-- Opening Marker --

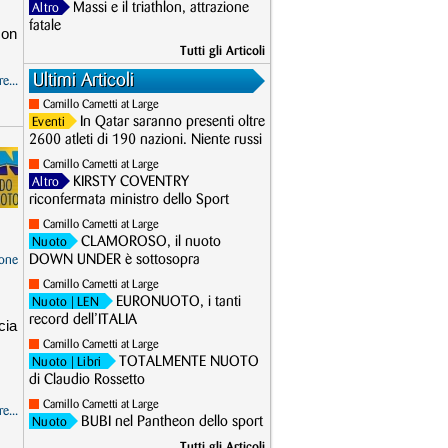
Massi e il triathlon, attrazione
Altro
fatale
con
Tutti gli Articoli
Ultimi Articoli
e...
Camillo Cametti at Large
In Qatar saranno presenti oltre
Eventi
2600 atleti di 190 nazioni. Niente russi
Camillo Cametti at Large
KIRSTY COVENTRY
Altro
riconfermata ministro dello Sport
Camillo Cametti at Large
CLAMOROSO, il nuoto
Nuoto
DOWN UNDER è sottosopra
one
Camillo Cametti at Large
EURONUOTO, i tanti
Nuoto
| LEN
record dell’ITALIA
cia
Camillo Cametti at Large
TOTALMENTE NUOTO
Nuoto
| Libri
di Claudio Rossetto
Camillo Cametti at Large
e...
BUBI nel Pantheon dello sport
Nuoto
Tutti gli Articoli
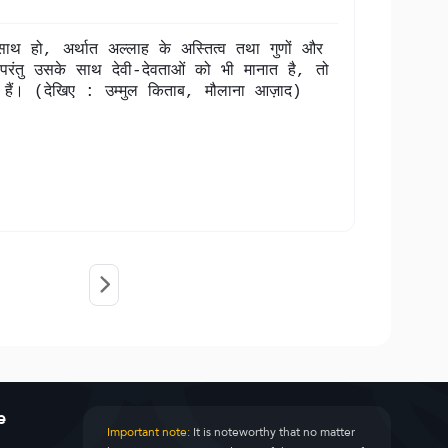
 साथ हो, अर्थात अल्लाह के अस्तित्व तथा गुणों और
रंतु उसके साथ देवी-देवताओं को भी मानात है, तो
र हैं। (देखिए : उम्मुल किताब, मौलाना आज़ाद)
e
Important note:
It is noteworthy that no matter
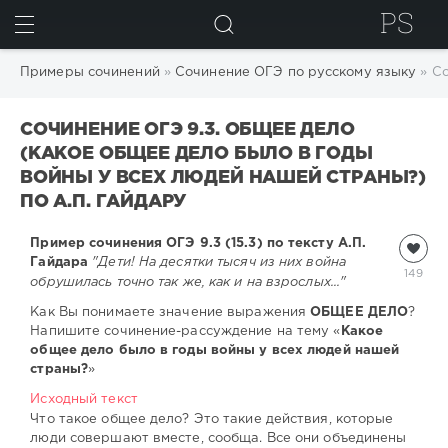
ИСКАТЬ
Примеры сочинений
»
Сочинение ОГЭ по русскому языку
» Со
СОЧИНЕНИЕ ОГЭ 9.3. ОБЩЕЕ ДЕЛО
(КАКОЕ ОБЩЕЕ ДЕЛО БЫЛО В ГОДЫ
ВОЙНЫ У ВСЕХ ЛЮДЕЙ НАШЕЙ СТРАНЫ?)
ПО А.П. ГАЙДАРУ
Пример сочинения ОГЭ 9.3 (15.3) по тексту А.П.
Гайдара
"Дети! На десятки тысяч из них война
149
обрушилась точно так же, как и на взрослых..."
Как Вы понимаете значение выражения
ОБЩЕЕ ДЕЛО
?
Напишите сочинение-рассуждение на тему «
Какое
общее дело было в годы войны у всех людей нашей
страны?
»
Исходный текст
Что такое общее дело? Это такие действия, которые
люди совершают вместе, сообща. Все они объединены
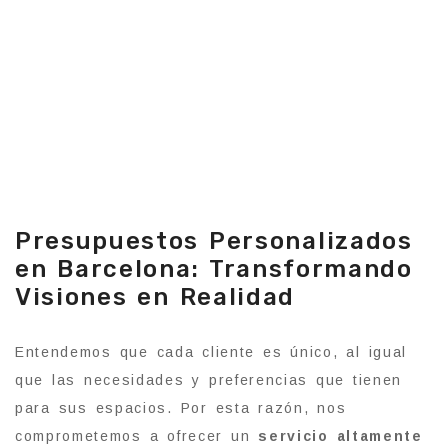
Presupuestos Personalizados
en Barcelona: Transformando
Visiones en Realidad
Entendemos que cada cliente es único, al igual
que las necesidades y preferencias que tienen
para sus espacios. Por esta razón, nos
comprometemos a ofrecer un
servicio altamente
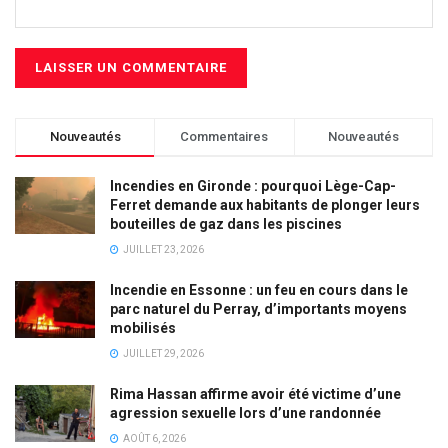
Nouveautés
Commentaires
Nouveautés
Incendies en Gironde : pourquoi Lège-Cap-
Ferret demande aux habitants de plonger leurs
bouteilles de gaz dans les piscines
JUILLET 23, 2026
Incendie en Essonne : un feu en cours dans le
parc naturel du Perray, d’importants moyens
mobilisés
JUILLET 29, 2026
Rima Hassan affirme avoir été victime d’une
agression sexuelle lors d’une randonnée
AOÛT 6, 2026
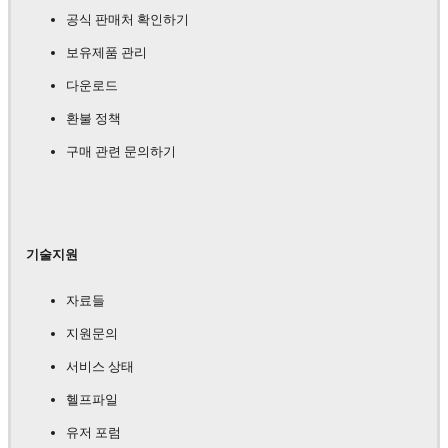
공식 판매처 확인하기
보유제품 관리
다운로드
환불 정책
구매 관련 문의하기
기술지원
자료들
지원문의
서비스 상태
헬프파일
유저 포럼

-- Closing Marker --

Go back to the line containing "parc naturel du Perray, d’importants moyens" and output it and every line after it through the end of the records, exactly, but not the pictures.

parc naturel du Perray, d’importants moyens
mobilisés
JUILLET 29, 2026
Rima Hassan affirme avoir été victime d’une
agression sexuelle lors d’une randonnée
AOÛT 6, 2026
공식 판매처 확인하기
보유제품 관리
다운로드
환불 정책
구매 관련 문의하기
기술지원
자료들
지원문의
서비스 상태
헬프파일
유저 포럼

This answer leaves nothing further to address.